Segundo o texto sobre ciência e milagres, quantos requisitos a Igreja exige para reconhecer a autenticidade de um milagre?

### Texto de leitura:
☆ ☆ ☆ ☆

A Ciência desafia e sufoca a Religião? – Parte 2

Milagres e “Milagres”

O autor do panfleto rejeita
e ridiculariza os milagres nos termos seguintes :

“É a ciência que opera
verdadeiros milagres.  Quem tem dor de
cabeça, não precisa de invocar os Santos; tome um Doril e a dor passa.

No caso de doenças mais
graves, a participação da ciência é hoje muito mais importante.  Já morreu muita gente de influência, de
apendicite, de tuberculose, de tifo, de peste bubônica, de cólera-morbo, de
lepra, de doença-de-chagas, de paralisia infantil, de sífilis, de
doença-do-sono, de febre amarela, de câncer, de Aids, etc.  Mas milhões de pessoas foram salvas pela
ciência com terapêutica, remédios químicos, cirurgias e transplantes.  Nunca ninguém melhorou (comprovadamente) com
rezas, a não ser no caso de distúrbios psíquicos, que o psiquiatra também
resolve”.

Que é Milagre?

A propósito é de notar que a
Igreja se mostra muito cautelosa ao falar de milagres.  Tem consciência de que muitos fenômenos
maravilhosos são explicáveis pelas ciências da natureza e pela
parapsicologia.  A Igreja submete cada
caso tido como portentoso a séria investigação e, apesar do crivo científico
(apoiado por um “Advogado do Diabo”), os próprios cientistas verificam haver
fenômenos que a ciência de hoje não explica nem vê como explicar no
futuro.  Mais precisamente, três são os
requisitos para que a Igreja reconheça a autenticidade de um milagre.

☆ ☆ ☆ ☆

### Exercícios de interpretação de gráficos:
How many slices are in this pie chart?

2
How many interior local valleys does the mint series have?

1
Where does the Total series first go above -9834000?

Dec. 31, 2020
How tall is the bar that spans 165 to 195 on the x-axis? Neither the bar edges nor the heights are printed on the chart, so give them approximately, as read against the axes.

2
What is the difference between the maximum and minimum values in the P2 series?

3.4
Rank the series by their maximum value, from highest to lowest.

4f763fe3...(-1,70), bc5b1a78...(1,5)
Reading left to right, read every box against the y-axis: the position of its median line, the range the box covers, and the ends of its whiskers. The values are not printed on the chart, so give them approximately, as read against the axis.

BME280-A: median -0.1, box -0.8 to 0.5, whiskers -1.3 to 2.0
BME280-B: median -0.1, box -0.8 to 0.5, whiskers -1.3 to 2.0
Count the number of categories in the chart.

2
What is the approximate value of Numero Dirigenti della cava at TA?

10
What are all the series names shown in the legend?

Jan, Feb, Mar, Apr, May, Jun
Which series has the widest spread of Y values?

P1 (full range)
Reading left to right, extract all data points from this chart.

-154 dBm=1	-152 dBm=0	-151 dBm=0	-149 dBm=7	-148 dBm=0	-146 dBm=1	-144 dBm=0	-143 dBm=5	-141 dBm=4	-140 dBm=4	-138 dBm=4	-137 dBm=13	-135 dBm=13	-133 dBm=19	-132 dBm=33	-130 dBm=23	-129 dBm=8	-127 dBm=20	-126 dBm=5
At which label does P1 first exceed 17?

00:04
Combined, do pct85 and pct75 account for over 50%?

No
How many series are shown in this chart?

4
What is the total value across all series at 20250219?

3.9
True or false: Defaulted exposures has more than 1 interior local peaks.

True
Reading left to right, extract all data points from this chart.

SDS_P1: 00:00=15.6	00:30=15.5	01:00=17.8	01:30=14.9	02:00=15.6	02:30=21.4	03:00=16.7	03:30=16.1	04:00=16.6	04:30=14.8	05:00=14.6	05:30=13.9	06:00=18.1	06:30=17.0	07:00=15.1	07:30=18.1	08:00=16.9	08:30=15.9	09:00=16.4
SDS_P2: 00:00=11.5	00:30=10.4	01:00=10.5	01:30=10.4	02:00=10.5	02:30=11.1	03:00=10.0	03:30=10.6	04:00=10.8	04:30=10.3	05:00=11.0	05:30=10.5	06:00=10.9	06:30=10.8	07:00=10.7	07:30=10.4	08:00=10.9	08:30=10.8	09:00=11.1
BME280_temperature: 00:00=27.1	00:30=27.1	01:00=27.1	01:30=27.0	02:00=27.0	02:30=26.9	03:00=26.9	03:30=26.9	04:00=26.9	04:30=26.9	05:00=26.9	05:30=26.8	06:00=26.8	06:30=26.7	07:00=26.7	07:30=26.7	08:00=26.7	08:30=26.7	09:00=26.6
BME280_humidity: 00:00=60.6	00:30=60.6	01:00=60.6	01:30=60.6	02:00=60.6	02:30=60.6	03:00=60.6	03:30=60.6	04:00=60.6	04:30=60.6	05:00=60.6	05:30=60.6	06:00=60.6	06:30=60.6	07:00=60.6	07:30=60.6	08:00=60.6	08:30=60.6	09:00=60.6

☆ ☆ ☆ ☆

### Resultado da tarefa:
Três requisitos.